The Irish Free State was part of the Commonwealth but remained neutral. Its armed forces are not included in this database. A very large number of Irish men and women served in the British armed forces during the War.
All formations and units from the above countries are counted as part of the British Commonwealth; Nationality is used to identify which country a unit was recruited from.
Nationality is used to identify which Dominion an individual is associated with. During the period covered, all Commonwealth officers had British Nationality regardless of whether their place of birth.
Force is used to identify the origin of Units. It should be noted that the United Kingdom and the Dominions and Colonies did not have a single homogenous army as many other countries (such as Germany) did, but rather a collection of separate "Armies" with differing origins, roles and constitutional status. With the exception of the various regular armies, most forces were part-time; the British whether at home or in the Dominions had a long-standing distrust of large conscripted standing armies which went back to the dictatorship of Oliver Cromwell in the 1650s! Conscription only existed in times of great national emergency as a result.
Please see the Notes Page for more information on British Commonwealth formations and regiments.
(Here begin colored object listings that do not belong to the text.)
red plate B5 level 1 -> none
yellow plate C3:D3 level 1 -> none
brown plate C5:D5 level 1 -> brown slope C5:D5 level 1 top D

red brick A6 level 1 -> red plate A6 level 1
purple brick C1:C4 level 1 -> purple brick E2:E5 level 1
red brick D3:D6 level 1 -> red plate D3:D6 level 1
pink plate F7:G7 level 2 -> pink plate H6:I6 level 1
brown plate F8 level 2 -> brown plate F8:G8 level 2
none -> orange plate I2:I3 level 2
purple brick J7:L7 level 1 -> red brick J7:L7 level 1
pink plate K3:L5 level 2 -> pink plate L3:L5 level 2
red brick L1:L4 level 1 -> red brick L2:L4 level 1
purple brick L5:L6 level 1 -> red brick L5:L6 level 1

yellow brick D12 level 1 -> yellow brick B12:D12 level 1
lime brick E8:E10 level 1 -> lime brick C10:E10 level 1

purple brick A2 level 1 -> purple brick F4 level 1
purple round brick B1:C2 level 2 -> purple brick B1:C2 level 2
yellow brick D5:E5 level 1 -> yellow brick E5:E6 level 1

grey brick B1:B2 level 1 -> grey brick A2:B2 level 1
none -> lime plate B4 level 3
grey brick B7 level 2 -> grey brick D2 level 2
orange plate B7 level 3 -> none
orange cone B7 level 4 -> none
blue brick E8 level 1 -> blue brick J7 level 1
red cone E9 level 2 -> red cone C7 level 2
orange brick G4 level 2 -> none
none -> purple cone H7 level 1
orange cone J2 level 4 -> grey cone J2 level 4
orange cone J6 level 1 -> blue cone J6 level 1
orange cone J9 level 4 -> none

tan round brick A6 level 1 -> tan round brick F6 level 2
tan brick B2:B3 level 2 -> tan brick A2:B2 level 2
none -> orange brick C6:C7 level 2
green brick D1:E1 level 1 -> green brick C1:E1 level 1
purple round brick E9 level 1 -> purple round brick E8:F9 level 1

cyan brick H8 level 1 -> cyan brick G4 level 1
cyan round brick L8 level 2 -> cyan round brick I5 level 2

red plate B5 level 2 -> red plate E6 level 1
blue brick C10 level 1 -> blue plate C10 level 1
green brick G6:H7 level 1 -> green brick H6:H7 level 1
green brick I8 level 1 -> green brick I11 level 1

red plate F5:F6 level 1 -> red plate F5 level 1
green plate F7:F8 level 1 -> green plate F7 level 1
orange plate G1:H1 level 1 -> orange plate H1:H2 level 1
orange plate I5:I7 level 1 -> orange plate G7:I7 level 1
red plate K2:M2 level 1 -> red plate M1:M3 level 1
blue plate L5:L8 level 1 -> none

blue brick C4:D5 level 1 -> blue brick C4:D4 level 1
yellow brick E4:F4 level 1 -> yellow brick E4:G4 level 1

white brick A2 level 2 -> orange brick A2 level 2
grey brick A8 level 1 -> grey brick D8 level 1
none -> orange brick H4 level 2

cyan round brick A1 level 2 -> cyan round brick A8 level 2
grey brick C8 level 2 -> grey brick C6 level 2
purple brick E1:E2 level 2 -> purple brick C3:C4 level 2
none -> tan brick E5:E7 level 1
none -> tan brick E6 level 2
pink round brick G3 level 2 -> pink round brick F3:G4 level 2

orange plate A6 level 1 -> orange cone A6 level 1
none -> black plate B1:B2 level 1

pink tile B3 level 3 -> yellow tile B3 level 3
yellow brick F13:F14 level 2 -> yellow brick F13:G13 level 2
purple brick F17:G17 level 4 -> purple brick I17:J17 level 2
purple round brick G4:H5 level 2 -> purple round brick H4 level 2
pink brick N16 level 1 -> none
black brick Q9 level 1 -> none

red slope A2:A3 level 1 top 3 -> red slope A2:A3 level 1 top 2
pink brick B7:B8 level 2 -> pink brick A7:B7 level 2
Most British and Commonwealth units of Battalion and Company size were part of a Corps (also known as a Regiment). This database allows users to display a list of all the units within a particular Corps through the Corps Page.
Role is used to identify the function an officer performed when posted in an Appointment to a Unit. Some officers were always posted in a "Command" Role, i.e. GOC, CO or OC while other officers were always posted to roles on the "Staff". Some officers performed a great variety of roles in their wartime careers.
Unlike other Armies, British HQs actually had three distinct Staff Branches, although at some levels, such as Division and Brigade level, officers might perform functions associated with more than one Branch. Role Titles varied between Branches and the HQ associated.
The three Branches were :
- The General Staff Branch (G)
- The Quartermaster-General's Branch (Q)
- The Adjutant-General's Branch (A)
Officers at each HQ in the different Branches were considered to be Assistants or Deputy Assistants to the General Officer in charge of each Branch at the Dominion Level.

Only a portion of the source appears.